• [Quoted text]:
## Start
'Wolf of Wall Street' Jordan Belfort's advice to Theresa May on ending Brexit 'cluster f***'

Jacob Jarvis

The real-life Wolf of Wall Street has said Theresa May needs to align logic with emotion and communicate clearly to end the Brexit “cluster f***”.

Jordan Belfort, the basis of Martin Scorsese’s 2013 blockbuster, gained notoriety with his ability to seal big money deals and shared his advice to the Prime Minister with the Standard.

The 56-year-old former stockbroker turned motivational speaker believes he could coach the PM to get the sign-off she needs.

“I’m sure I could,” said Mr Belfort, when asked if he could help the embattled Tory leader.

“If there’s one thing I’m good at, this is like my super power.”

Jordan Belfort (left) was portrayed by Leonardo DiCaprio in The Wolf of Wall Street (Getty Images)

Opening up on Brexit, which to him “seems like some sort of cluster f***”, he said in his opinion issues developed after an emotive choice became bogged down in bureaucratic debate.

“I think the biggest issue with what happened with Brexit is there’s emotional certainty and logical certainty. People don’t buy on logic they buy on emotion,” said the father-of-two, who was portrayed by Leonardo DiCaprio on screen.

“The vote was based on emotion, the logical side now needs to catch up.

“I really believe that big mistake that she made is that she’s not playing on the emotional side, she allowed the conversation to devolve into strictly logical.
## End
• [Data shown]:
## Start
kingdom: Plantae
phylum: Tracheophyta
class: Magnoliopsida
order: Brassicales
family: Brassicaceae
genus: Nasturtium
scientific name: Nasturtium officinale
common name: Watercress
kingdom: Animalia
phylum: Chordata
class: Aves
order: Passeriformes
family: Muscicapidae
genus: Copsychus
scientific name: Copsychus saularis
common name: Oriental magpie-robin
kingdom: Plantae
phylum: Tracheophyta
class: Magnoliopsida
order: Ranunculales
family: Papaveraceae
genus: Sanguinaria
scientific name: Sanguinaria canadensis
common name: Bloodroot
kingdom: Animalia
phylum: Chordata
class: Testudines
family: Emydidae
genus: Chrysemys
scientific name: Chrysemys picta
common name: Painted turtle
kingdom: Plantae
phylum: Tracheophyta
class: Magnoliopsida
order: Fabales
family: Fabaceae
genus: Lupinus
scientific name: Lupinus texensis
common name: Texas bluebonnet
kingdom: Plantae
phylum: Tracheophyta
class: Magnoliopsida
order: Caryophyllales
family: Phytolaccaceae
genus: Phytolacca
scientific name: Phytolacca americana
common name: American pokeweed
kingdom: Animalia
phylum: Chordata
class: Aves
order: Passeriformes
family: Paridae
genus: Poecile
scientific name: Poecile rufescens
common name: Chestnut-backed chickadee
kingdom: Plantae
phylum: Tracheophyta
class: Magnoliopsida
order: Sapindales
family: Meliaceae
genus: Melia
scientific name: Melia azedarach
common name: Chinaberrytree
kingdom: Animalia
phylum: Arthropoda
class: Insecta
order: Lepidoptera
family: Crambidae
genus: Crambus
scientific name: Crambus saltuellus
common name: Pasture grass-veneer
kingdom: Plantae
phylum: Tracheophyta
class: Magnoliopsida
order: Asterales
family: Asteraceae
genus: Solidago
## End
• [Directions for this task]: In the article on Jordan Belfort's Brexit advice, who portrayed Belfort on screen?

• [Worked solution]: Leonardo DiCaprio